Nine months after Johnny Depp lost his libel suit against UK tabloid The Sun over an article that called him “wife beater,” the actor says he’s under an entertainment industry “boycott” that’s also causing collateral damage to the subjects of his latest film.
Minamata, which depicts how photojournalist W. Eugene Smith exposed a mercury poisoning epidemic in 1970s Japan, has not found a U.S. distributor, and Depp, 58, tells London’s Sunday Times it’s due to the “absurdity of media mathematics” that have dogged him over the last “surreal five years.”

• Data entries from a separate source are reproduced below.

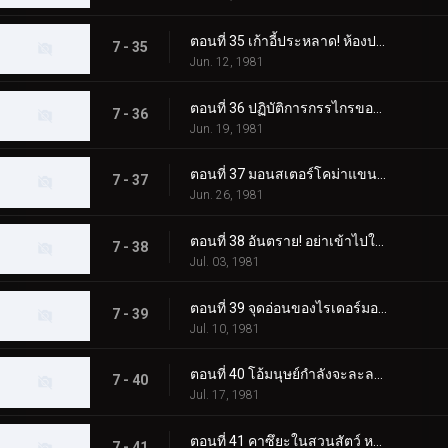
ตอนที่ 35 เก้าอี้ประหลาด! ห้องประหาร!
7 - 35
Jun. 12, 1981
ตอนที่ 36 ปฏิบัติการกรรไกรของกรรไกรสัตว์ประหลาด!!
7 - 36
Jun. 19, 1981
ตอนที่ 37 มอนสเตอร์โคม่าแขนใหญ่! เดธแมตช์ที่ประภาคาร!!
7 - 37
Jun. 26, 1981
ตอนที่ 38 อันตราย! อย่าเข้าไปในที่ที่มีมอนสเตอร์ตู้เย็นอยู่!!
7 - 38
Jul. 03, 1981
ตอนที่ 39 จุดอ่อนของไรเดอร์มอนสเตอร์ผู้แข็งแกร่งอยู่ที่ไหน!!
7 - 39
Jul. 10, 1981
ตอนที่ 40 โอ้มนุษย์กำลังจะละลาย! สบู่มอนสเตอร์ปรากฏตัว
7 - 40
Jul. 17, 1981
ตอนที่ 41 คาซึยะในสวนสัตว์ หนีจากแทงก์ใต้น้ำไปไม่ได้
7 - 41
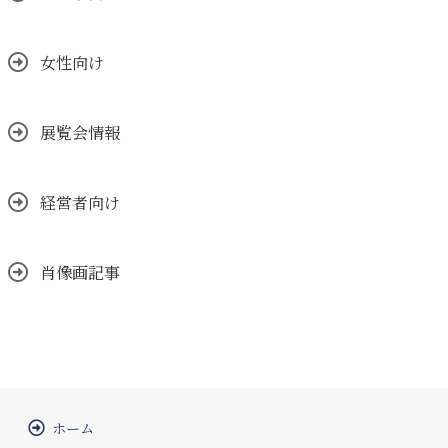
女性向け
展覧会情報
経営者向け
肖像画記事
ホーム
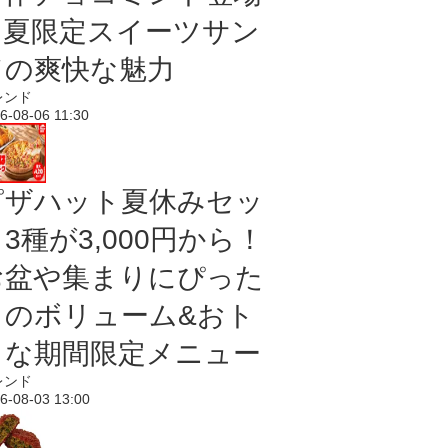
｜夏限定スイーツサン
ドの爽快な魅力
レンド
6-08-06 11:30
ピザハット夏休みセッ
3種が3,000円から！
お盆や集まりにぴった
りのボリューム&おト
クな期間限定メニュー
レンド
6-08-03 13:00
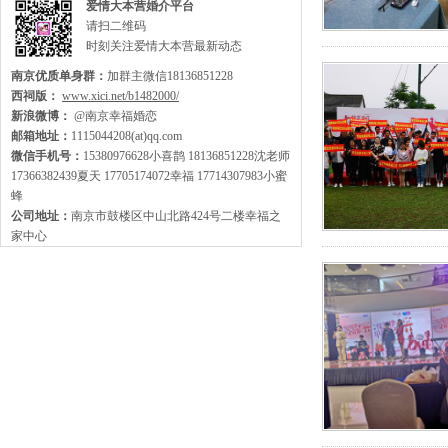
爱情大本营婚介平台
请扫二维码
时刻关注爱情大本营最新动态
南京优质单身群：
加群主微信18136851228
西祠版：
www.xici.net/b1482000/
新浪微博：
@南京幸福婚恋
邮箱地址：
1115044208(at)qq.com
微信手机号：
15380976628小喜鹊 18136851228沈老师
17366382439夏天 17705174072幸福 17714307983小蜜
蜂
公司地址：
南京市鼓楼区中山北路424号二楼幸福之
家中心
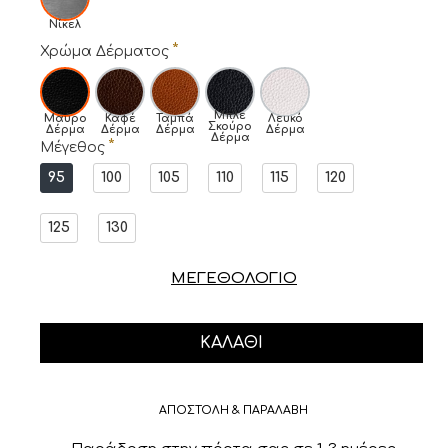
Νίκελ
Χρώμα Δέρματος
Μπλε
Μαύρο
Καφέ
Ταμπά
Λευκό
Σκούρο
Δέρμα
Δέρμα
Δέρμα
Δέρμα
Δέρμα
Μέγεθος
95
100
105
110
115
120
125
130
ΜΕΓΕΘΟΛΟΓΙΟ
ΚΑΛΆΘΙ
ΑΠΟΣΤΟΛΗ & ΠΑΡΑΛΑΒΗ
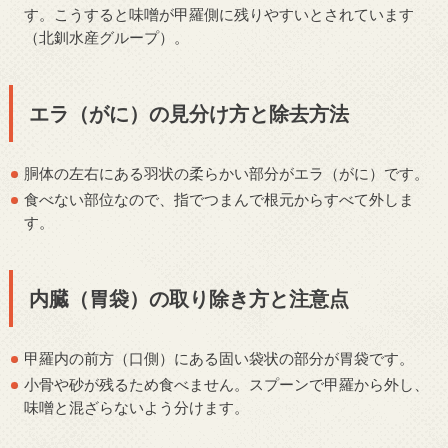
す。こうすると味噌が甲羅側に残りやすいとされています
（北釧水産グループ）。
エラ（がに）の見分け方と除去方法
胴体の左右にある羽状の柔らかい部分がエラ（がに）です。
食べない部位なので、指でつまんで根元からすべて外しま
す。
内臓（胃袋）の取り除き方と注意点
甲羅内の前方（口側）にある固い袋状の部分が胃袋です。
小骨や砂が残るため食べません。スプーンで甲羅から外し、
味噌と混ざらないよう分けます。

“Some films touch people,” he said. “And this affects those in Minamata and people who experience similar things. And for anything… For Hollywood’s boycott of me? One man, one actor in an unpleasant and messy situation, over the last number of years?”
Depp added that the Minamata team had made assurances to those affected by the manmade disaster, and that Hollywood’s cold shoulder treatment is punishing them, too, Deadline reports: “We looked these people in the eyeballs and promised we would not be exploitative. That the film would be respectful. I believe that we’ve kept our end of the bargain, but those who came in later should also maintain theirs.”
Depp was forced out of the third Fantastic Beasts movie, and Minamata director Andrew Levitas has accused MGM of trying to “bury” his film, but the former box office golden boy still sees hope down the line.
“But, you know,” he told the Times, “I’m moving towards where I need to go to make all that… To bring things to light.”
Perhaps not this summer, though. Two European film festivals were sharply criticized and accused of pulling PR stunts earlier this month for honoring Depp.